Hawkins will moderate a panel on fashion and intellectual property Friday at the Maryland State Bar Association’s annual meeting.

If an up-and-coming designer ever leaves Maryland for a larger market, they should be well versed in their intellectual property rights, he said.

“A lot of them are trying to develop their thing here so why not help them here?” he said.

For recent MICA graduate Izzy Stein, protecting her designs as a new business owner is important but not something she stresses about yet. Stein was named an entrepreneur-in-residence at Open Works, a community makerspace in Baltimore, where she will develop her business PopOpShop, which features handmade jewelry, home goods and textiles.

“When it comes to protecting your intellectual property online, it can be tricky,” Stein said via email. “For now, the way I protect my designs is simple: I make sure that whatever image of my textiles designs that I post online is of a generally lower quality. Not extremely low, but low enough that someone could not take my pattern and print it on their own fabric.”

Fashion designer Izzy Stein.

Instructors talk to students about intellectual property issues, according to Stein, but the consensus is making your work available makes you vulnerable.

“The internet is such a gray area, and I feel that some artists may even expect that their work will get copied at some point, but hopefully the harm from it is minimal because artists are generally respected and have usually created enough of a following to sustain their business by the time someone steals their design,” she said. “It’s harmful always, though, and when large companies steal designs from small artists, that causes the most damage. ”
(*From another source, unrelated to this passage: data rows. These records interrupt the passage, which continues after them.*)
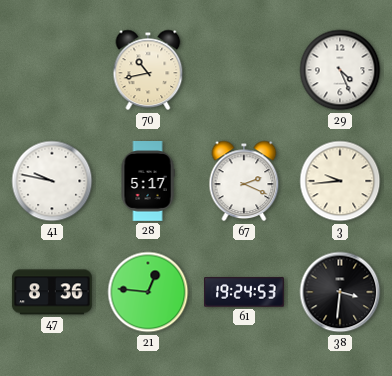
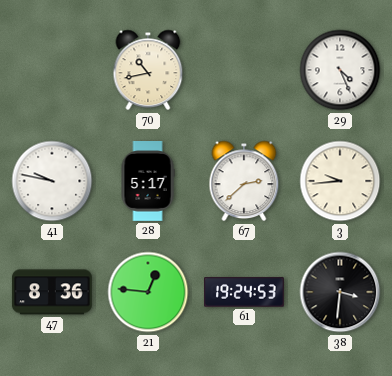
67: 2:19 -> 2:38
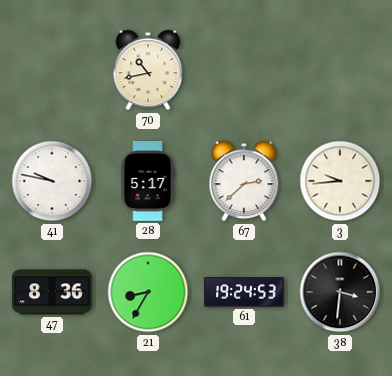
29: 4:26 -> none
21: 12:46 -> 8:35
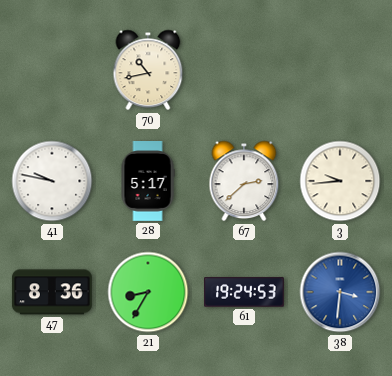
38 dial: black -> blue
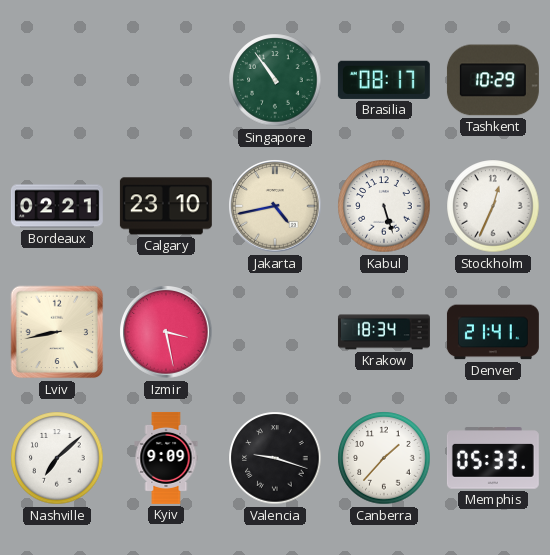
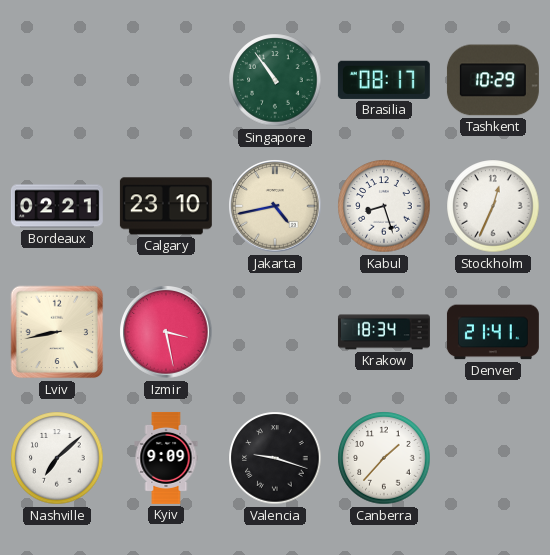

Hawkins said intellectual property theft is an issue facing designers in Maryland and there aren’t a lot of resources for them, but panelists at Friday’s session will discuss issues facing practitioners with fashion designer clients and also provide an overview of the field for attorneys who may want to include fashion intellectual property in their practice.

“IP is such a large field,” Hawkins said. “It encompasses hundreds of different industries so what we wanted to do was focus on just one of those industries.”

Program co-chair Emily R. Billig, of Baker Donelson in Baltimore, said the intellectual property section usually draws a variety of practitioners at its sessions because of the topics it picks, such as craft beer last year. Fashion interests a broad base because everyone is affected by it.

Necklace components designed by Izzy Stein. (Submitted photo)
Necklace components designed by Izzy Stein. (Submitted photo)

“We’re all currently, hopefully, wearing clothes,” she said.

A recent development is the Supreme Court ruling in Star Athletica LLC v. Varsity Brands Inc., which Billig called a “sea change” in fashion intellectual property law because the court held there could be copyrightable aspects of cheerleading uniforms, which were previously deemed purely functional – serving to identify the wearer as a cheerleader – and not protected.

The case involved designs by Varsity Brads, the industry leader, which were copied by Star Athletica, which claimed the designs were driven by utilitarian concerns, not aesthetic ones. The Supreme Court, in March, found if there are graphic qualities that could be separated from the uniform and qualify as two-dimensional works of art, elements of the uniform could be copyrighted.

“The victory was for the plaintiff, who was the original designer, and applies on a broader scale to designs that, especially in the clothing industry, are considered functional,” Billig said.

Hawkins said the decision is so recent – and the case was remanded for ancillary issues – that cases testing the court’s ruling are not in the pipeline yet. He expects to see them soon.

The session at the annual meeting will give attorneys a chance to discuss the decision and other issues facing the field, organizers said.

“We want this to be kind of an interactive discussion more or less, not just talking at people about fashion and IP,” Hawkins said.